Core subjects. Reading, language arts, mathematics, social studies, and science must be part of the program. The law imposes no requirements on curriculum source, methodology, or ideological approach.

Immunization records. You must maintain records of your child's immunization status. If you decline immunizations for philosophical or religious reasons, NM Health Form 454 is the approved waiver.

Instructional time. NMPED's current interpretation is that 1,140 hours per year are required. Home school advocacy organizations dispute whether this applies to independent home schools, but keeping an hours log is practical protection either way.

No standardized testing. New Mexico does not require home school students to take state assessments. This is a meaningful distinction from many states.

The 530+ Native Students Already Homeschooling in New Mexico

The 2024-2025 NMPED Home School Annual Report shows 530 American Indian and Alaskan Native students formally registered in New Mexico home schools — and that figure only captures families who completed the NMPED notification process. A significant number of additional families are believed to operate without registration, which puts them in legal jeopardy.

If your family has been homeschooling without state notification, the fix is simple and immediate: complete the NMPED Home School System registration online. Generating a Registration ID establishes compliance from that point forward and provides administrative protection if anyone questions your child's educational status.

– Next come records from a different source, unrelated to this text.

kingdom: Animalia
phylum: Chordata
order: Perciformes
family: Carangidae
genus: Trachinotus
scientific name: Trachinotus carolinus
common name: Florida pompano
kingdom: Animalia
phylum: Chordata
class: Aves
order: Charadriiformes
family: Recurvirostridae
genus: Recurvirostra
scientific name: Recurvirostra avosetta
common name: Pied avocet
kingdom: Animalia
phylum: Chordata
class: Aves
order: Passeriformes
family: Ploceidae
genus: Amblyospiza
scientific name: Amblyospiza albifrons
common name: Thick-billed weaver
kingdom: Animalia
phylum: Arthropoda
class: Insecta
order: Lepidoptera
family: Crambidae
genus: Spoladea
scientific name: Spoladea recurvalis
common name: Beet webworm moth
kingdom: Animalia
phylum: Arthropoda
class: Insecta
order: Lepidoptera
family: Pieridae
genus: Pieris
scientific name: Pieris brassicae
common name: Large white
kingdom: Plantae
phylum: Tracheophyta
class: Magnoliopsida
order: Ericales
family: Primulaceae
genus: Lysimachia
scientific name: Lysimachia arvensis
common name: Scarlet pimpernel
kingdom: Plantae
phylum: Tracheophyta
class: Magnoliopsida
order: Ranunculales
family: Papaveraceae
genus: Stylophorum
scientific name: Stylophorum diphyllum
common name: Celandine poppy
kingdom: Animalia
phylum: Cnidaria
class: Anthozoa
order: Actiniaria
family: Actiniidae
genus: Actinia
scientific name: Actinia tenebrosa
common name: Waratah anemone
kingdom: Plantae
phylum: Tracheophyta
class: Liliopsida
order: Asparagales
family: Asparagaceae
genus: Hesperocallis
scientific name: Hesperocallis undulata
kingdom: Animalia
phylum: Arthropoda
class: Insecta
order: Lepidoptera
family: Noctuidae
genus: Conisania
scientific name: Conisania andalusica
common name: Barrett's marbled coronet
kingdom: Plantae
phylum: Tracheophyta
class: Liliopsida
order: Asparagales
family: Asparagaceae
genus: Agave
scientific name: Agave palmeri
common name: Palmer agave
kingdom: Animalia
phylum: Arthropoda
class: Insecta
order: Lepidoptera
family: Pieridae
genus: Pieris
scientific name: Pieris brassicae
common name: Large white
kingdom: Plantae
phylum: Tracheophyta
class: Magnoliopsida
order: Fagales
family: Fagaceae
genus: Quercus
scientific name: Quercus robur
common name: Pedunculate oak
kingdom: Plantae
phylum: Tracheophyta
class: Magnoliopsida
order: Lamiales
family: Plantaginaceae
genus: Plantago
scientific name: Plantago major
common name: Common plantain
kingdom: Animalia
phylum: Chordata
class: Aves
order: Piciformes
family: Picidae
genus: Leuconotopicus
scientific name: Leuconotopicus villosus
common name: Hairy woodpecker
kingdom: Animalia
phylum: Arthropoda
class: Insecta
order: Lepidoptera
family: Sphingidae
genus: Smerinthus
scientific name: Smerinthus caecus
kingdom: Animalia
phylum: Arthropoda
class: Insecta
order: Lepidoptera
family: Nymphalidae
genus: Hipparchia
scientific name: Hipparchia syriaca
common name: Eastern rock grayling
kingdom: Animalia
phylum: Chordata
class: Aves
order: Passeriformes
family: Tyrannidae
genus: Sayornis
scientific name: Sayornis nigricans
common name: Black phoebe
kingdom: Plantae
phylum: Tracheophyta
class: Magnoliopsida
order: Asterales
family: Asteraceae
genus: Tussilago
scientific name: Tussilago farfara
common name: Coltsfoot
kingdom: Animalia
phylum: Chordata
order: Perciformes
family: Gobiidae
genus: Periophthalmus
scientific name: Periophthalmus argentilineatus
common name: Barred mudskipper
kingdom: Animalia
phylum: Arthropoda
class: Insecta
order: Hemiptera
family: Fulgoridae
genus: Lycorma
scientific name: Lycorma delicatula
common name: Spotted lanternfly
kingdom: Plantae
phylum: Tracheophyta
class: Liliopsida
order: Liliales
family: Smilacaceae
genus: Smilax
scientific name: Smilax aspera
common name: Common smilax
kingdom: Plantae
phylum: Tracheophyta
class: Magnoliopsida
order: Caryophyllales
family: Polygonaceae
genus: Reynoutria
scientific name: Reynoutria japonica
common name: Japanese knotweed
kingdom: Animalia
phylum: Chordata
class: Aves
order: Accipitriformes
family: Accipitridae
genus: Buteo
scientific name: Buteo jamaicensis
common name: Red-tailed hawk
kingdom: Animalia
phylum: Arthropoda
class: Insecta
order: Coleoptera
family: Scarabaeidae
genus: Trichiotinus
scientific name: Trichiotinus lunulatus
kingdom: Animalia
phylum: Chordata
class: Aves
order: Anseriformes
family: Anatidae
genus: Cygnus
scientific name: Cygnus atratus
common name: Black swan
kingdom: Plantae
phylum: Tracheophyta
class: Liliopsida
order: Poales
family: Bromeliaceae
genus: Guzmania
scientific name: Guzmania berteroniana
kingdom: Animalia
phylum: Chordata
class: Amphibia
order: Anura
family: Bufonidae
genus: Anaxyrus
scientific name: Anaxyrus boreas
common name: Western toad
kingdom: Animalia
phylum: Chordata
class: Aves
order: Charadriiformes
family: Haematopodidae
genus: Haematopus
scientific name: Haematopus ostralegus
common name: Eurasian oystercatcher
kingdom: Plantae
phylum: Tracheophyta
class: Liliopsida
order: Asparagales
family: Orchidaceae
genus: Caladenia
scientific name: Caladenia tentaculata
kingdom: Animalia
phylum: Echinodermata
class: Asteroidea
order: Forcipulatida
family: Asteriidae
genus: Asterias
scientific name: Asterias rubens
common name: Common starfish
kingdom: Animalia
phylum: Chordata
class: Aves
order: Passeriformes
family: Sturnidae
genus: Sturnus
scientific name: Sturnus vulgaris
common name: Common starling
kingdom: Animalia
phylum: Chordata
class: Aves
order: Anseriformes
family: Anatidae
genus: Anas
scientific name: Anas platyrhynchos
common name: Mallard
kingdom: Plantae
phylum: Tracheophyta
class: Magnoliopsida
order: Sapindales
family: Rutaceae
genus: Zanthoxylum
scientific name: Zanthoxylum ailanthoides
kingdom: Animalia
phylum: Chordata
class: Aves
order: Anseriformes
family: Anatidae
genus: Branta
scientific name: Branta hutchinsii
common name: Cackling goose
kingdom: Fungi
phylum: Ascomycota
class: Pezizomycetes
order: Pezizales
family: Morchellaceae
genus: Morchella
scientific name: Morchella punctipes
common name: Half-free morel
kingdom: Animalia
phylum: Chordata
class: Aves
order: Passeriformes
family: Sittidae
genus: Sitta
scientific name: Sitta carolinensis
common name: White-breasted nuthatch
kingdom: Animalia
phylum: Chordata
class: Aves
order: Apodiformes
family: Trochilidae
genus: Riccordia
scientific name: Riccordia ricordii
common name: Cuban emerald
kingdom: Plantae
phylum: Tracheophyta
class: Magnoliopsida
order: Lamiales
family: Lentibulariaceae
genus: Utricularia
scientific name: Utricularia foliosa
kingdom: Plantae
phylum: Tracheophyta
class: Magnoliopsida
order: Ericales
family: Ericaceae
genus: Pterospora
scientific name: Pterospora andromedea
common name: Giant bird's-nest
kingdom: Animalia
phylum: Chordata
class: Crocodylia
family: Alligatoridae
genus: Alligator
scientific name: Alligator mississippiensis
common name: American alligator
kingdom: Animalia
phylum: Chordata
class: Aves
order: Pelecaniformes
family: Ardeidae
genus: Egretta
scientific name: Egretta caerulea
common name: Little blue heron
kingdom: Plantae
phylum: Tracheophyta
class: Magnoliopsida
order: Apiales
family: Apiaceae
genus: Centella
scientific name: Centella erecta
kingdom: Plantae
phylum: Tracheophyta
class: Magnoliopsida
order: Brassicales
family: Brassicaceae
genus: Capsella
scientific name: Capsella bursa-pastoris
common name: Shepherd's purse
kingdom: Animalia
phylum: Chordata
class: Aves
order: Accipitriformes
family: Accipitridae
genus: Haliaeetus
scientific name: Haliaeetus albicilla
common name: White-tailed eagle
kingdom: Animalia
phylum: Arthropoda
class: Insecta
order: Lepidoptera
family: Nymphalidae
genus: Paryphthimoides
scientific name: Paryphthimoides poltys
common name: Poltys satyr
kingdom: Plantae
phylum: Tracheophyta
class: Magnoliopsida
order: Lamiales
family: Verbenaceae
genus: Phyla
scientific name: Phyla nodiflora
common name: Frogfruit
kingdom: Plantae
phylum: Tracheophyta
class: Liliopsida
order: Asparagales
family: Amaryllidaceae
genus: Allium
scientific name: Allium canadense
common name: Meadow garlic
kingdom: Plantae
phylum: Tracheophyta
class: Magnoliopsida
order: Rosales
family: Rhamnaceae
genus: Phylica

Culturally Motivated Homeschooling

For many Native families, homeschooling isn't primarily a legal or logistical decision — it's a cultural one. BIE schools and public schools have a documented history of suppressing Native languages, replacing indigenous knowledge systems with standardized curricula, and disconnecting children from their community and cultural identity.

Homeschooling makes it possible to reverse that. Language immersion, traditional ecological knowledge, oral history, ceremonial education, clan responsibilities, governance and sovereignty — these are not supplementary add-ons to an education. For many Native families, they are the education.

New Mexico's legal framework actually accommodates this well. The state doesn't tell you what textbooks to use, which worldview to teach from, or how to structure your days. That flexibility is unusual enough nationally that it's worth taking seriously.


The New Mexico Legal Withdrawal Blueprint includes the withdrawal letter templates, NMPED notification walkthrough, and records request forms that cover the full disenrollment process — whether you're withdrawing from a pueblo school, a BIE school, a tribally controlled school, or a public district school. It's built for New Mexico law, not generic national advice.

After Withdrawal: Practical Steps

Once you've withdrawn from the school and completed NMPED notification, you're operating a home school. A few practical things to put in place:

Start a simple log. Date, subject, activity, hours. You don't need to submit it to anyone, but it's your first line of defense against any truancy or neglect inquiry, and it becomes the foundation of your child's high school transcript years later.

Request cumulative records immediately. Don't wait to request your child's files from the school. Previous assessments, IEPs, medical forms, and transcripts are much easier to get at the time of withdrawal than six months later.

Decide on the STARS ID. During NMPED registration, you can opt your child into or out of the statewide student identifier. Keeping the ID preserves your child's access to public school sports, extracurriculars, and dual-credit college courses. Opting out removes you from that infrastructure entirely. Most families are better served by keeping it unless they have specific reasons not to.

The legal part of this transition is simpler than it looks once you know exactly which forms go to which entity. The harder work — building an education that truly serves your child and your community — is entirely up to you.